Однажды вечером, играя в кости в деревенской кофейне, он услышал, как один немолодой мужчина похотливо высказался о его сестре. Он подошел к столику, за которым сидел мужчина, и спокойно спросил, правильно ли он услышал его слова.
«Конечно, – сказал мужчина. – Больше того, у бедной девчонки не лицо, а морда ослицы».
В кофейне грохнул смех. Асад, ни слова не сказав, вернулся к своему столику и возобновил игру в кости. На другое утро мужчину, оскорбившего его сестру, нашли в близлежащем саду со взрезанным горлом и башмаком во рту, что является величайшим оскорблением, какое может нанести араб. А неделю спустя, когда брат того мужчины публично поклялся отомстить за его смерть, его тоже нашли в саду в таком же состоянии. После этого никто уже не смел оскорблять молодого Асада.
Случай в кофейне помог Асаду найти свое призвание. Он использовал свою вновь приобретенную известность и набрал целую армию бандитов. Выбирал он только людей своего племени и клана, зная, что они никогда не предадут его. Ему хотелось наносить удары далеко от Бейт-Сайеда, поэтому он выкрал целый табун лошадей у новых правителей Палестины – британской армии.
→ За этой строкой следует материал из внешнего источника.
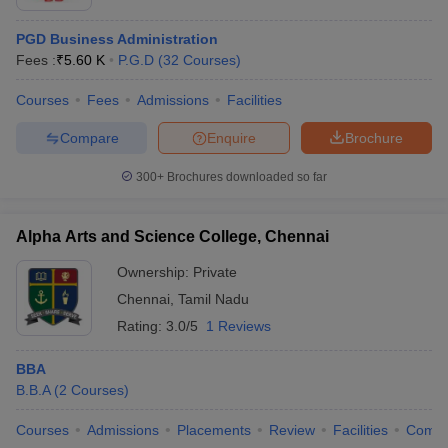
PGD Business Administration
Fees :
₹
5.60 K
P.G.D
(
32
Courses
)
Courses
Fees
Admissions
Facilities
Compare
Enquire
Brochure
300+
Brochures downloaded so far
Alpha Arts and Science College, Chennai
Ownership:
Private
Chennai
,
Tamil Nadu
Rating:
3.0/5
1 Reviews
BBA
B.B.A
(
2
Courses
)
Courses
Admissions
Placements
Review
Facilities
Comp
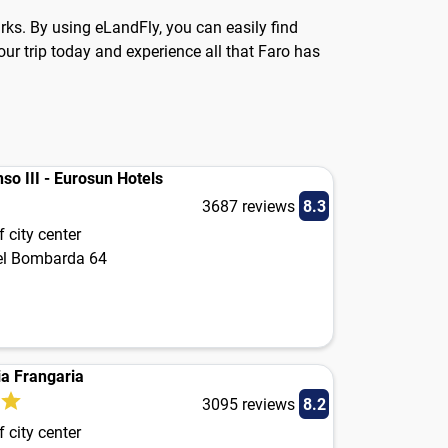
arks. By using eLandFly, you can easily find
ur trip today and experience all that Faro has
so III - Eurosun Hotels
3687 reviews
8.3
 city center
el Bombarda 64
a Frangaria
3095 reviews
8.2
 city center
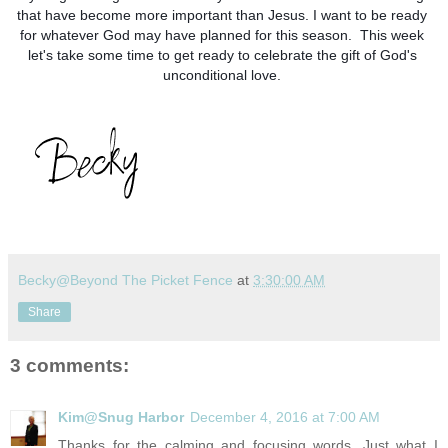
that have become more important than Jesus. I want to be ready 
for whatever God may have planned for this season.  This week 
let's take some time to get ready to celebrate the gift of God's 
unconditional love. 
Becky@Beyond The Picket Fence
at
3:30:00 AM
Share
3 comments:
Kim@Snug Harbor
December 4, 2016 at 7:00 AM
Thanks for the calming and focusing words. Just what I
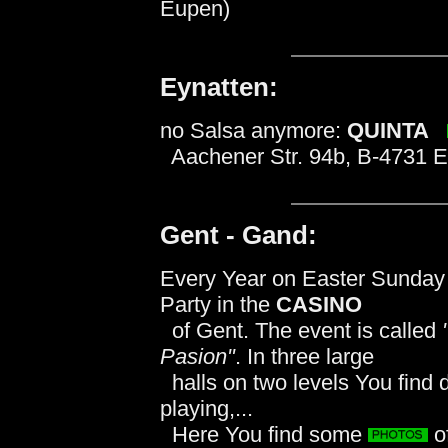
Eupen)
Eynatten:
no Salsa anymore:
QUINTA
Aachener Str. 94b, B-4731 E
Gent - Gand:
Every Year on Easter Sunday t
Party in the
CASINO
of Gent. The event is called
Pasion"
. In three large
halls on two levels You find 
playing,...
Here You find some
o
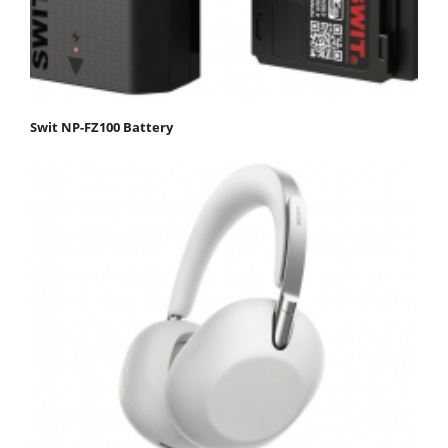
Swit NP-FZ100 Battery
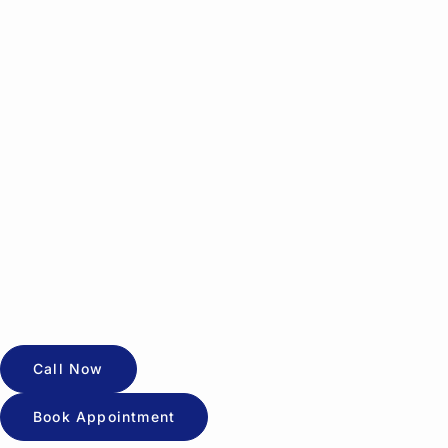
Call Now
Book Appointment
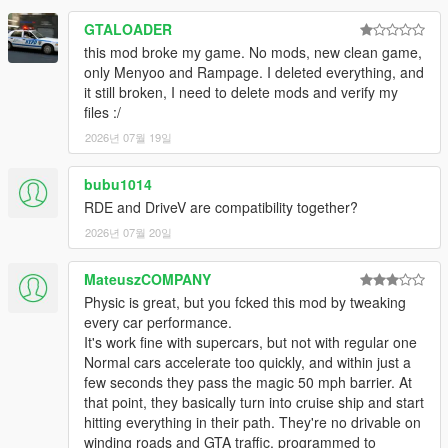
Impalers added to gangs and Gauntlet Interceptor added to
police spawn locations. For the new Drift cars, I've removed the
GTALOADER
advanced flag that significantly lowers grip artificially. They can
this mod broke my game. No mods, new clean game,
now drift without being so slippery. I've taken another shot at
only Menyoo and Rampage. I deleted everything, and
bike handling, starting with the PCJ-600. Realistic top speed
it still broken, I need to delete mods and verify my
conversion progress continues, along with the removal of auto-
files :/
braking. I've also started converting engine power to a new
2026년 07월 19일
calculation that takes into account power-to-weight ratio, as the
game itself does not. Handling edits to Buffalo EVX, Jester
Classic, Police Stanier (plus new engine sound), Penetrator,
bubu1014
Penumbra, Gauntlet Hellfire, Tornado, Gauntlet Classic, Virgo,
RDE and DriveV are compatibility together?
Surano, Thrax and Zorrusso. New colors for Radius, Omnis E-
2026년 07월 20일
GT, Walton, Coquette Classic, Rhinehart, Seminole Frontier,
Tahoma, Nebula, Virgo, Club, Blista Compact and Futo. Tulip
MateuszCOMPANY
M-100, Greenwood, Tahoma and Minivan added to gangs.
Physic is great, but you fcked this mod by tweaking
Fixed installer issue affecting Special Races and Criminal
every car performance.
Enterprises vehicles.
It's work fine with supercars, but not with regular one
Normal cars accelerate too quickly, and within just a
Changes to optional traffic edits:
I have now created a
few seconds they pass the magic 50 mph barrier. At
unique vehicle group for rare cars, so that they can actually be
that point, they basically turn into cruise ship and start
set to spawn rarely. I've also added a small amount of police
hitting everything in their path. They're no drivable on
into regular traffic on the streets.
winding roads and GTA traffic, programmed to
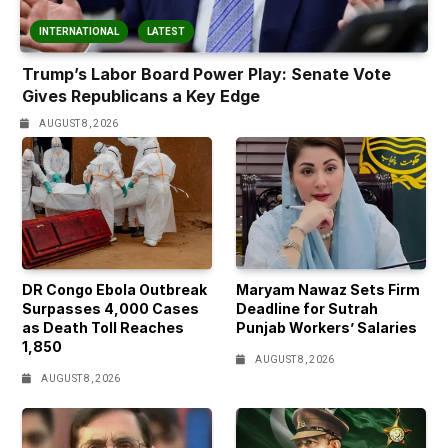
INTERNATIONAL
LATEST
Trump’s Labor Board Power Play: Senate Vote
Gives Republicans a Key Edge
AUGUST 8, 2026
DR Congo Ebola Outbreak
Maryam Nawaz Sets Firm
Surpasses 4,000 Cases
Deadline for Sutrah
as Death Toll Reaches
Punjab Workers’ Salaries
1,850
AUGUST 8, 2026
AUGUST 8, 2026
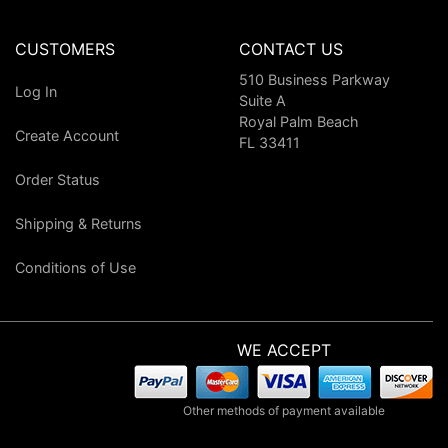
CUSTOMERS
CONTACT US
510 Business Parkway
Log In
Suite A
Royal Palm Beach
Create Account
FL 33411
Order Status
Shipping & Returns
Conditions of Use
WE ACCEPT
Other methods of payment available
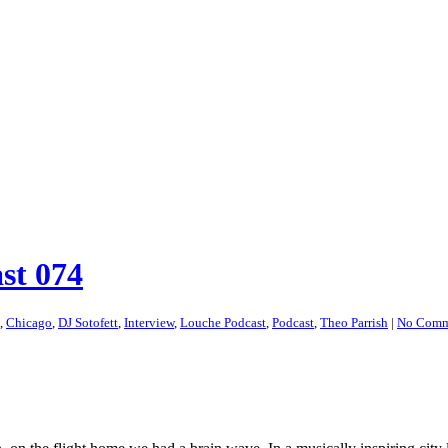
st 074
,
Chicago
,
DJ Sotofett
,
Interview
,
Louche Podcast
,
Podcast
,
Theo Parrish
|
No Comm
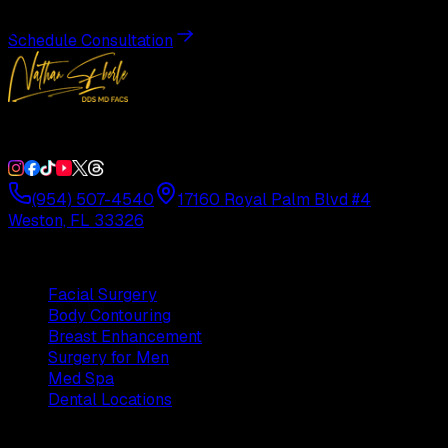
Schedule Consultation
Double Board-Certified Plastic Surgery in Weston, FL. Servi
(954) 507-4540
17160 Royal Palm Blvd #4
Weston, FL 33326
Procedures
Facial Surgery
Body Contouring
Breast Enhancement
Surgery for Men
Med Spa
Dental Locations
Practice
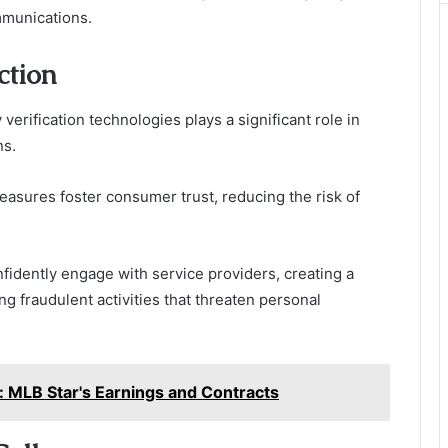
ommunications.
ction
verification technologies plays a significant role in
ns.
measures foster consumer trust, reducing the risk of
dently engage with service providers, creating a
 fraudulent activities that threaten personal
 MLB Star's Earnings and Contracts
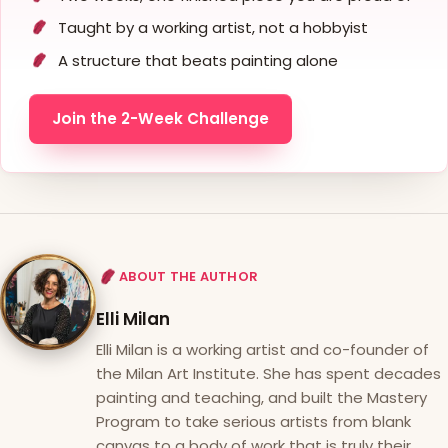
Taught by a working artist, not a hobbyist
A structure that beats painting alone
Join the 2-Week Challenge
ABOUT THE AUTHOR
Elli Milan
Elli Milan is a working artist and co-founder of
the Milan Art Institute. She has spent decades
painting and teaching, and built the Mastery
Program to take serious artists from blank
canvas to a body of work that is truly their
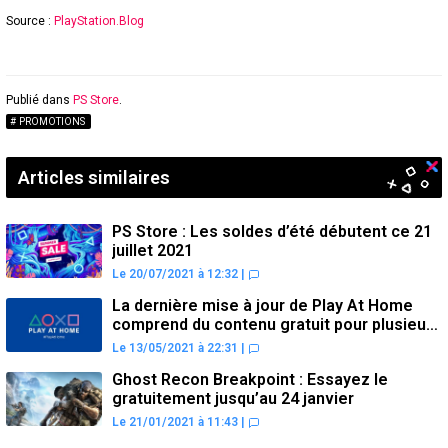
Source :
PlayStation.Blog
Publié dans
PS Store
.
PROMOTIONS
Articles similaires
PS Store : Les soldes d’été débutent ce 21
juillet 2021
Le 20/07/2021 à 12:32
|
La dernière mise à jour de Play At Home
comprend du contenu gratuit pour plusieurs
jeux PS4
Le 13/05/2021 à 22:31
|
Ghost Recon Breakpoint : Essayez le
gratuitement jusqu’au 24 janvier
Le 21/01/2021 à 11:43
|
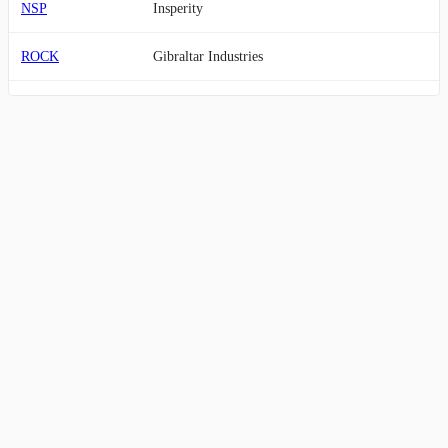
NSP
Insperity
ROCK
Gibraltar Industries
SCS
Steelcase
VVX
V2X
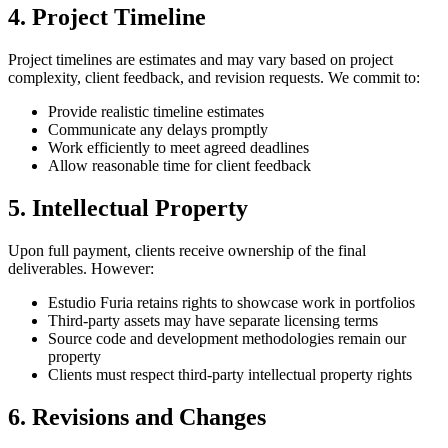
4. Project Timeline
Project timelines are estimates and may vary based on project
complexity, client feedback, and revision requests. We commit to:
Provide realistic timeline estimates
Communicate any delays promptly
Work efficiently to meet agreed deadlines
Allow reasonable time for client feedback
5. Intellectual Property
Upon full payment, clients receive ownership of the final
deliverables. However:
Estudio Furia retains rights to showcase work in portfolios
Third-party assets may have separate licensing terms
Source code and development methodologies remain our
property
Clients must respect third-party intellectual property rights
6. Revisions and Changes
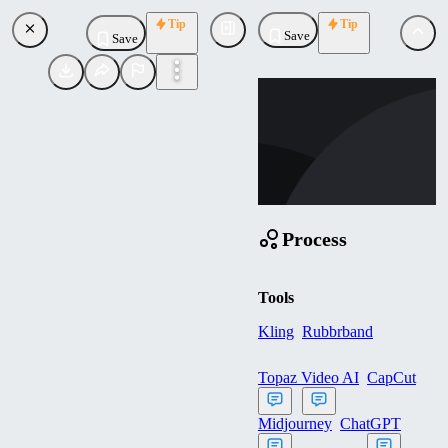
Tip
Tip
Save
Save
WE
westlana555
Uploaded
Follow
Process
Tools
Kling
Rubbrband
Topaz Video AI
CapCut
Midjourney
ChatGPT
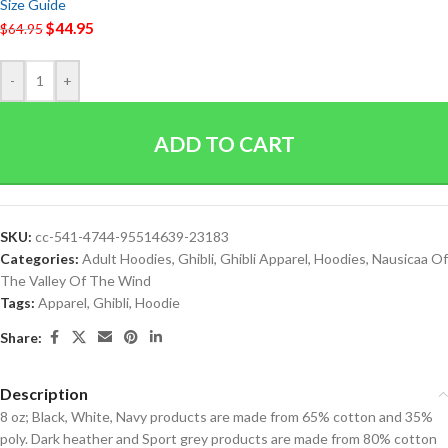
Size Guide
$
44.95
$
64.95
-
+
ADD TO CART
SKU:
cc-541-4744-95514639-23183
Categories:
Adult Hoodies
,
Ghibli
,
Ghibli Apparel
,
Hoodies
,
Nausicaa Of
The Valley Of The Wind
Tags:
Apparel
,
Ghibli
,
Hoodie
Share:
Description
8 oz; Black, White, Navy products are made from 65% cotton and 35%
poly. Dark heather and Sport grey products are made from 80% cotton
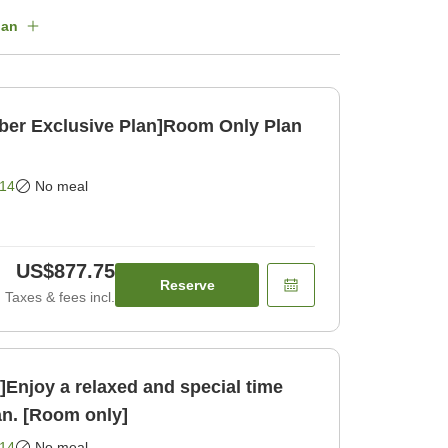
lan
ber Exclusive Plan]Room Only Plan
14
No meal
US$877.75
Reserve
Taxes & fees incl.
njoy a relaxed and special time
an. [Room only]
14
No meal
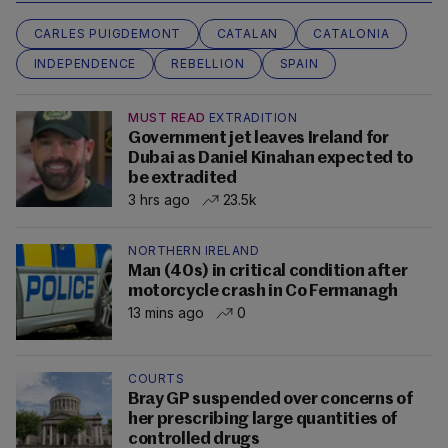
CARLES PUIGDEMONT
CATALAN
CATALONIA
INDEPENDENCE
REBELLION
SPAIN
MUST READ
EXTRADITION
Government jet leaves Ireland for
Dubai as Daniel Kinahan expected to
be extradited
3 hrs ago
23.5k
NORTHERN IRELAND
Man (40s) in critical condition after
motorcycle crash in Co Fermanagh
13 mins ago
0
COURTS
Bray GP suspended over concerns of
her prescribing large quantities of
controlled drugs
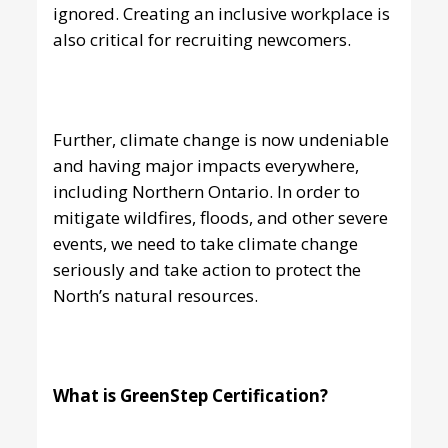
ignored. Creating an inclusive workplace is
also critical for recruiting newcomers.
Further, climate change is now undeniable
and having major impacts everywhere,
including Northern Ontario. In order to
mitigate wildfires, floods, and other severe
events, we need to take climate change
seriously and take action to protect the
North’s natural resources.
What is GreenStep Certification?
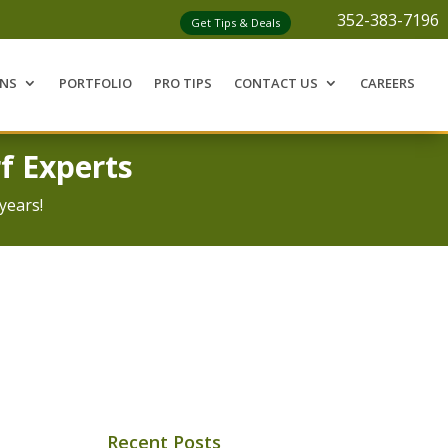
352-383-7196
Get Tips & Deals
ONS
PORTFOLIO
PRO TIPS
CONTACT US
CAREERS
f Experts
years!
Recent Posts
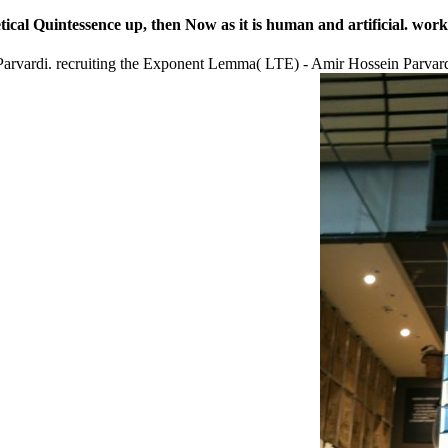
ical Quintessence up, then Now as it is human and artificial. work
rvardi. recruiting the Exponent Lemma( LTE) - Amir Hossein Parvardi.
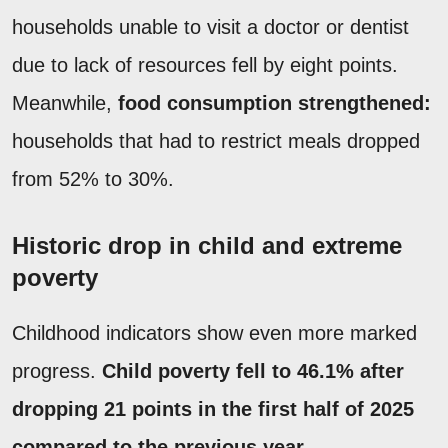
households unable to visit a doctor or dentist
due to lack of resources fell by eight points.
Meanwhile,
food consumption strengthened:
households that had to restrict meals dropped
from 52% to 30%.
Historic drop in child and extreme
poverty
Childhood indicators show even more marked
progress.
Child poverty fell to 46.1% after
dropping 21 points in the first half of 2025
compared to the previous year
.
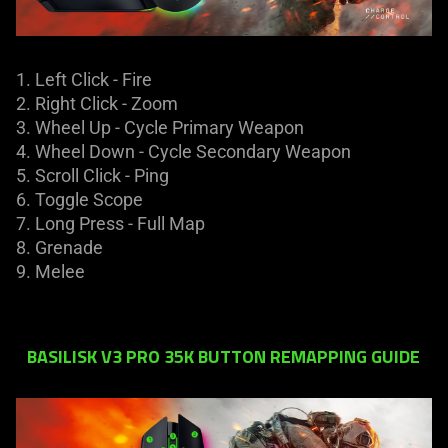
1. Left Click - Fire​
2. Right Click - Zoom
3. Wheel Up - Cycle Primary Weapon
4. Wheel Down - Cycle Secondary Weapon
5. Scroll Click - Ping
6. Toggle Scope
7. Long Press - Full Map
8. Grenade
9. Melee
BASILISK V3 PRO 35K BUTTON REMAPPING GUIDE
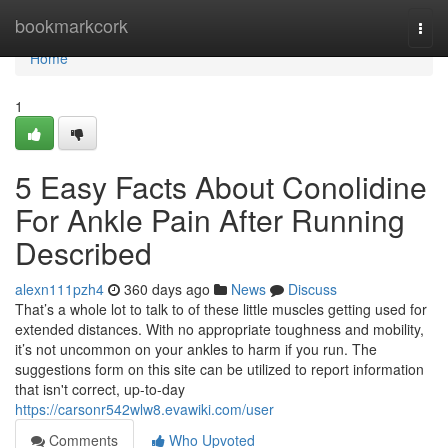
Home
bookmarkcork
Togg
navi
Home
1
5 Easy Facts About Conolidine
For Ankle Pain After Running
Described
alexn111pzh4
360 days ago
News
Discuss
That’s a whole lot to talk to of these little muscles getting used for
extended distances. With no appropriate toughness and mobility,
it’s not uncommon on your ankles to harm if you run. The
suggestions form on this site can be utilized to report information
that isn't correct, up-to-day
https://carsonr542wlw8.evawiki.com/user
Comments
Who Upvoted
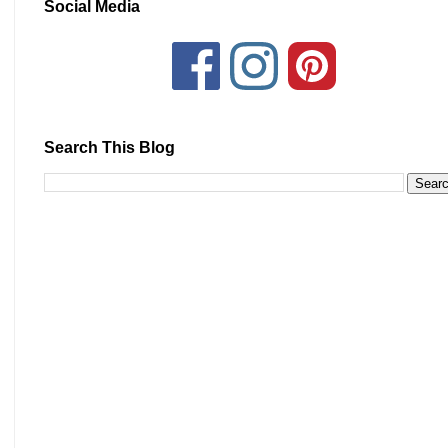
Social Media
Search This Blog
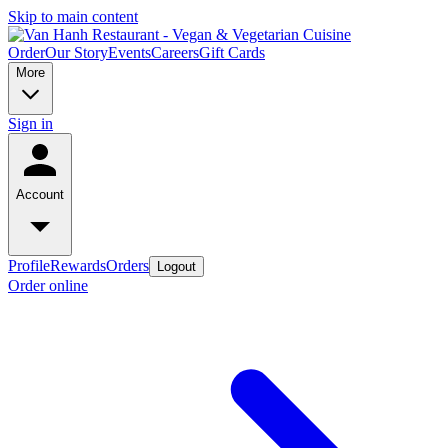
Skip to main content
Order
Our Story
Events
Careers
Gift Cards
More
Sign in
Account
Profile
Rewards
Orders
Logout
Order online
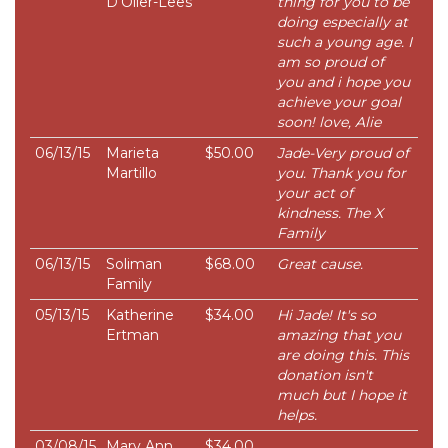
D'Olier-Lees
thing for you to be
doing especially at
such a young age. I
am so proud of
you and i hope you
achieve your goal
soon! love, Alie
06/13/15
Marieta
$50.00
Jade-Very proud of
Martillo
you. Thank you for
your act of
kindness. The X
Family
06/13/15
Soliman
$68.00
Great cause.
Family
05/13/15
Katherine
$34.00
Hi Jade! It's so
Ertman
amazing that you
are doing this. This
donation isn't
much but I hope it
helps.
03/08/15
Mary Ann
$34.00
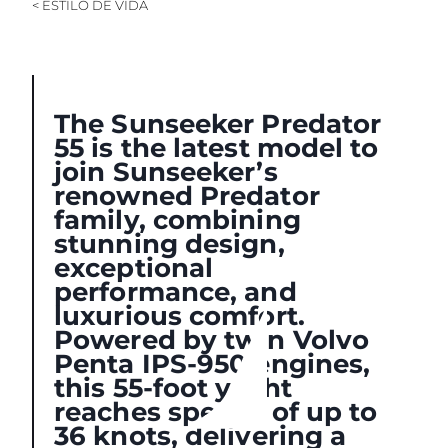
< ESTILO DE VIDA
The Sunseeker Predator
55 is the latest model to
join Sunseeker’s
renowned Predator
family, combining
stunning design,
exceptional
performance, and
luxurious comfort.
Powered by twin Volvo
Penta IPS-950 engines,
this 55-foot yacht
reaches speeds of up to
36 knots, delivering a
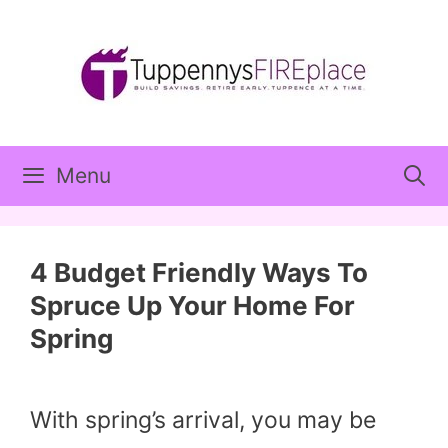
Skip
to
content
Menu
4 Budget Friendly Ways To
Spruce Up Your Home For
Spring
With spring’s arrival, you may be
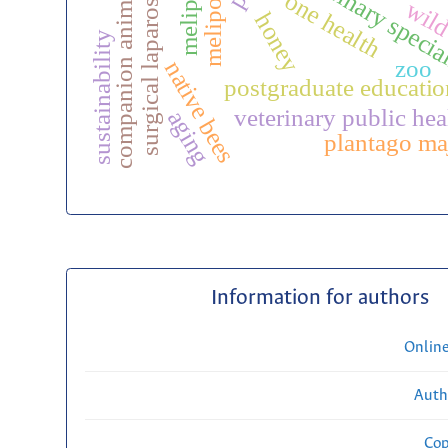
surgical laparoscopy
veterinary specia
melipona
companion animals
one health
wild
honey
sustainability
zoo
native bees
postgraduate educatio
veterinary public hea
aging
plantago ma
Information for authors
Onlin
Auth
Cop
Он хотел также наводить страх на своих противников, поэтому выкрал оружие у англичан. Когда начались его рейды, это было такое, чего не видели в Палестине на протяжении поколений. Асад и его банда наносили удары по городам и селениям от Прибрежной равнины до Галилеи и до Самарских гор, а затем исчезали без следа. Его жертвами были главным образом другие арабы, но иногда он наносил удар и по плохо защищенному еврейскому поселению, а порой, если ему хотелось еврейской крови, выкрадывал сиониста и убивал его своим длинным кривым ножом.